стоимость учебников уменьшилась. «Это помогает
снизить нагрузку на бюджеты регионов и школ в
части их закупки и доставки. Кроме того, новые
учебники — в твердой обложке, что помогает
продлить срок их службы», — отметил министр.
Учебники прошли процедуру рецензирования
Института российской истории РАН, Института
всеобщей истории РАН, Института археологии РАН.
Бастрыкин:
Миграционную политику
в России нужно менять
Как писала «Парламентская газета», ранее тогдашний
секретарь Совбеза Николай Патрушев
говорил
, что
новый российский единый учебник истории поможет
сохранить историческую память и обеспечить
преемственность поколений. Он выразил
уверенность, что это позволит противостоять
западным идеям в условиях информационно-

Your assignment>
Revise all of the material above so that "глава министерства" replaces "министр", and leave every other part of it unchanged.

Task response>
стоимость учебников уменьшилась. «Это помогает
снизить нагрузку на бюджеты регионов и школ в
части их закупки и доставки. Кроме того, новые
учебники — в твердой обложке, что помогает
продлить срок их службы», — отметил глава министерства.
Учебники прошли процедуру рецензирования
Института российской истории РАН, Института
всеобщей истории РАН, Института археологии РАН.
Бастрыкин:
Миграционную политику
в России нужно менять
Как писала «Парламентская газета», ранее тогдашний
секретарь Совбеза Николай Патрушев
говорил
, что
новый российский единый учебник истории поможет
сохранить историческую память и обеспечить
преемственность поколений. Он выразил
уверенность, что это позволит противостоять
западным идеям в условиях информационно-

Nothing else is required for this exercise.